Parce qu’il voulait rendre hommage au milieu ouvrier dont il est issu, Gaël Morel a imaginé cette fiction qui ne tient pas de la science-fiction. Le cinéaste rappelle que, récemment, les ouvriers de Whirlpool se sont vu proposer un salaire de 400 euros s’ils acceptaient d’être reclassées en Pologne où leur usine allait être délocalisée. Avec Prendre le large, Morel montre donc la vie difficile d’une femme qui fait cette démarche de reclassement. Dans cette ville en pleine expansion (mais où il semble difficile de s’approcher de la mer) qu’est Tanger, Edith trouve à se loger dans une petite pension tenue par la libre mais d’abord peu avenante Mina. Mais tout semble compliqué lorsqu’il faut, par exemple, trouver le moyen de locomotion pour rejoindre l’usine située dans la zone franche de Tanger. Et lorsqu’Edith monte dans le minibus qui va à l’usine, on lui fait comprendre qu’elle doit se couvrir la tête. Car le minibus est mis à disposition par une association islamiste… Ce qui vaudra à Mina qui porte librement ses beaux cheveux noirs et qui a osé défier la tradition en divorçant, de dire: « Ils sont partout, ceux-là! »

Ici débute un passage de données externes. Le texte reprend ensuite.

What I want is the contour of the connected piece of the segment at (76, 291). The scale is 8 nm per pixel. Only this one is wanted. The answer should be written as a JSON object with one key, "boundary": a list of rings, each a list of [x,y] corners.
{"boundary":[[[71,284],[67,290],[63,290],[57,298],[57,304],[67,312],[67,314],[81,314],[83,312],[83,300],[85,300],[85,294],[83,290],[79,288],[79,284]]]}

Après son usine française, Edith découvre un autre monde du travail avec une chaîne de production désuète, des nuisances sonores, des machines à coudre qui provoquent des « coups de jus » mais surtout un univers dominé par le silence de la peur. En dépit des liens qu’elle noue avec Karima, une jeune ouvrière, Edith comprend vite que la solidarité n’existe pas. Karima dérobe tous les jours un peu de tissu. Question de survie! Si elle ne peut pas travailler un peu au noir, c’est le trottoir qui l’attend. Quant à Najat, la contremaître de l’atelier d’Edith, elle laisse ses ouvrières s’électrocuter parce qu’elle craint, elle aussi, pour son emploi…

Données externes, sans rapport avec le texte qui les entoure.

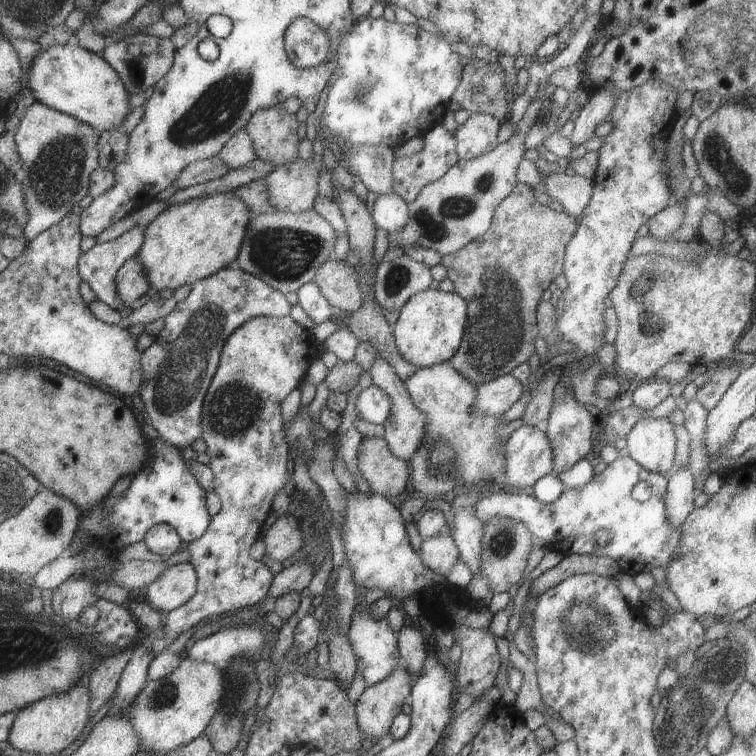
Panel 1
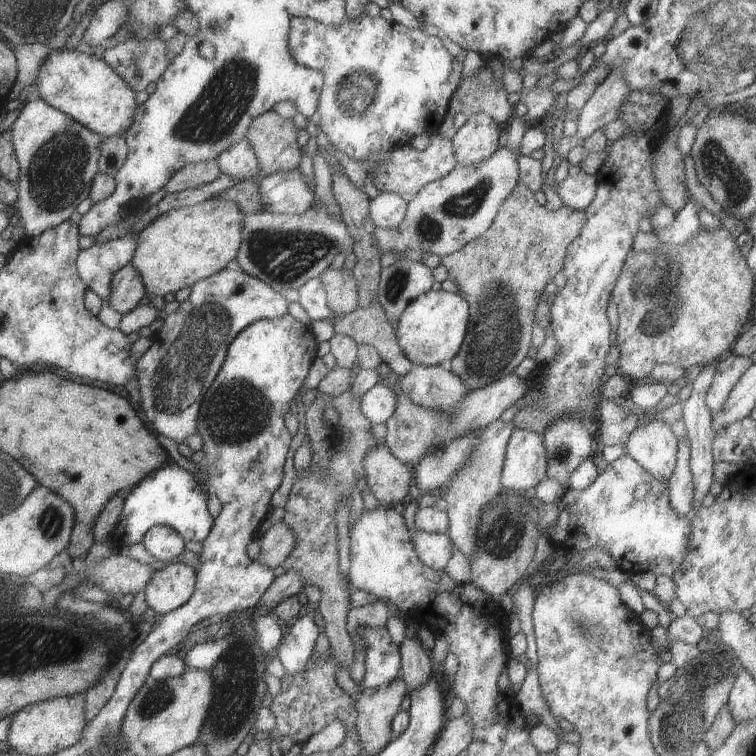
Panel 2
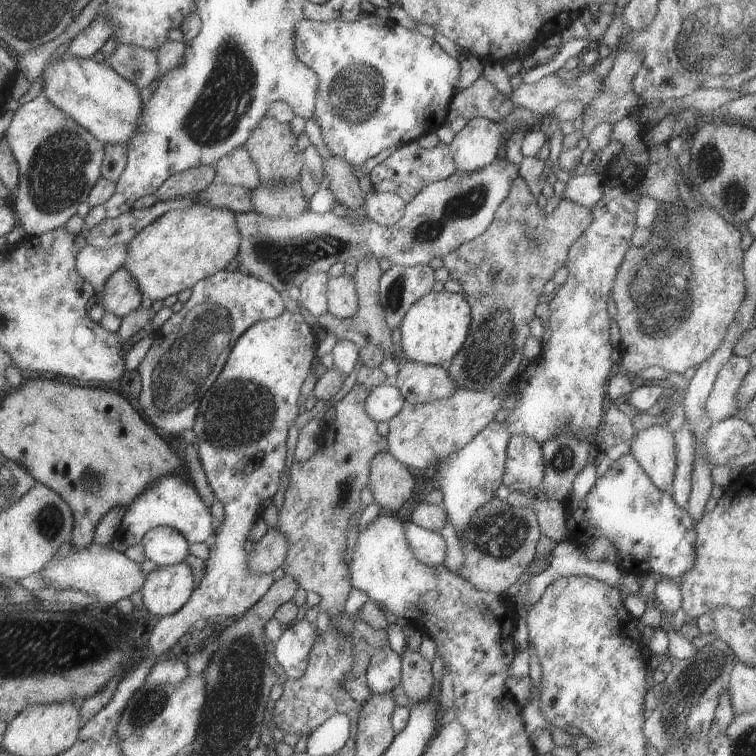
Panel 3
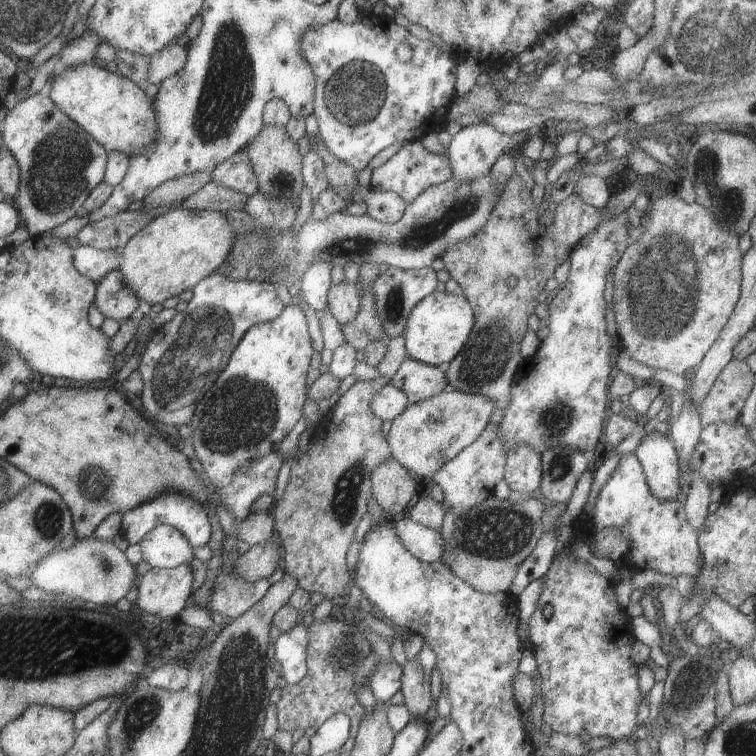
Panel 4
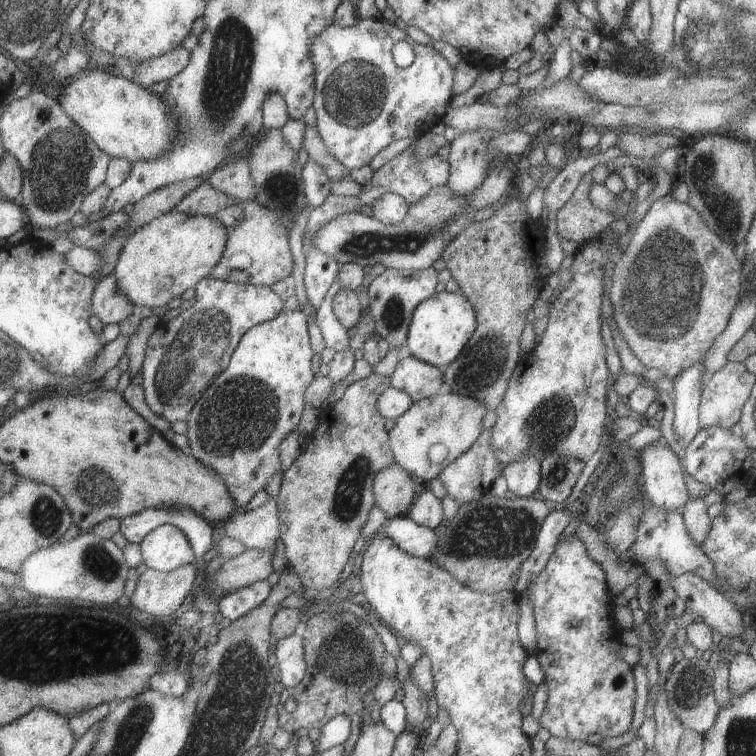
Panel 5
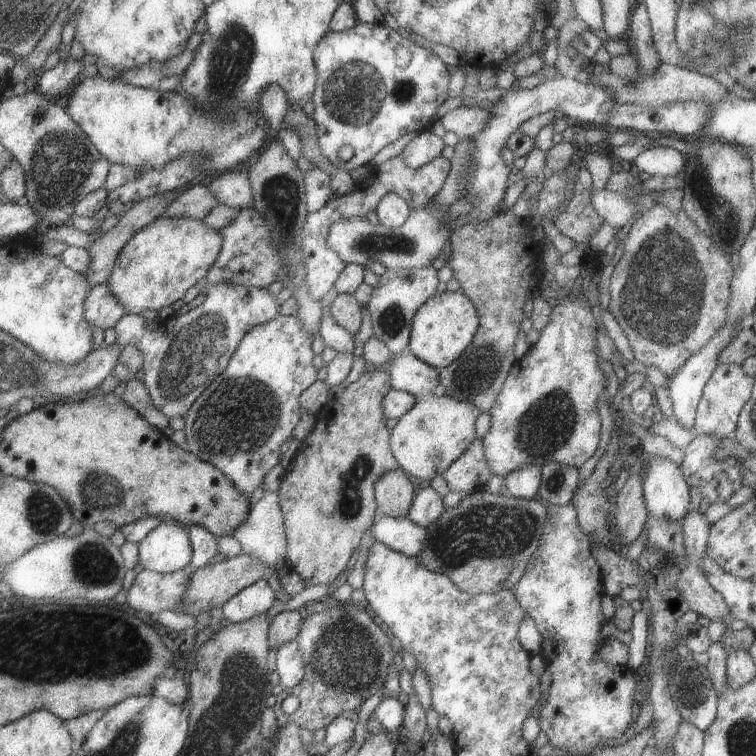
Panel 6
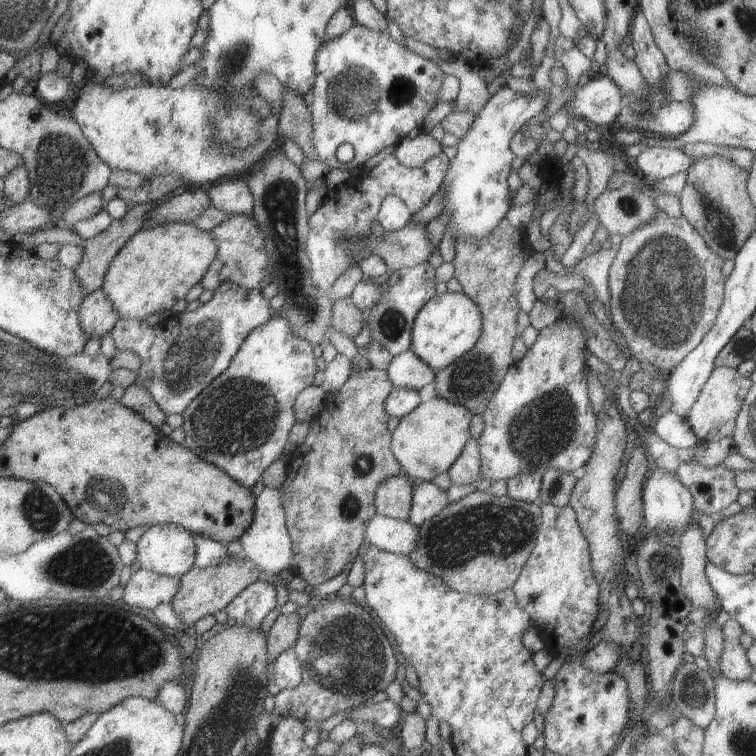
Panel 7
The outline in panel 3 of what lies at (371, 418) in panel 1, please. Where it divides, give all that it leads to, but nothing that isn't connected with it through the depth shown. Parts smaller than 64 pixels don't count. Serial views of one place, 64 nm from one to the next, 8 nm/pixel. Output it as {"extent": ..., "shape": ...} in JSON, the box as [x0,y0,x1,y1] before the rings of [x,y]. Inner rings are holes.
{"extent":[364,385,405,421],"shape":[[[377,385],[364,398],[364,409],[372,421],[388,421],[399,412],[405,402],[397,387]]]}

Dans cet environnement, Edith provoque antipathie ou méfiance. Son image est complètement brouillée. Qui est-elle? Espagnole, Française, touriste, ouvrière? Etrangère à coup sûr. C’est auprès de Mina et de son fils Ali, un beau jeune homme qui rêve, comme bien d’autres, d’aller découvrir la France, qu’Edith pourra enfin tourner le dos à son énorme solitude et trouver ce qu’elle a toujours cherché: l’amitié et les autres…
En changeant de format d’image (le scope pour les séquences françaises et l’enfermement d’Edith puis un cadre plus vertical pour la volonté de Morel de filmer des gens debout), en s’appuyant sur une belle musique lyrique de Camille Rocailleux et sur de beaux comédiens, Prendre le large s’impose comme une oeuvre qui va de la souffrance et de la colère vers une forme d’apaisement et même d’un brin d’optimisme pour l’avenir d’Edith…
Avec une économie impressionnante dans le jeu, Sandrine Bonnaire est une Edith tour à tour pathétique et perdue et qui avance peu à peu vers une lumière. Pour les scènes de cueillette dans le Rif, on songe parfois à son personnage très paumé de Sans toit, ni loi (1985). Enfin Gaël Morel réunit aussi Edith, Mina (Mouna Fettou, actrice très populaire au Maroc) et Ali dans de fortes scènes réconfortantes de déjeuner ou de dîner en commun ou encore, pour les deux femmes, dans une pause au hammam où elles se livrent sur leurs doutes et leurs espoirs…
PRENDRE LE LARGE Comédie dramatique (France – 1h43) de Gaël Morel avec Sandrine Bonnaire, Mouna Fettou, Kamal El Amri, Ilian Bergala, Farida Ouchani, Nisrine Radi, Lubna Azabal. Dans les salles le 8 novembre.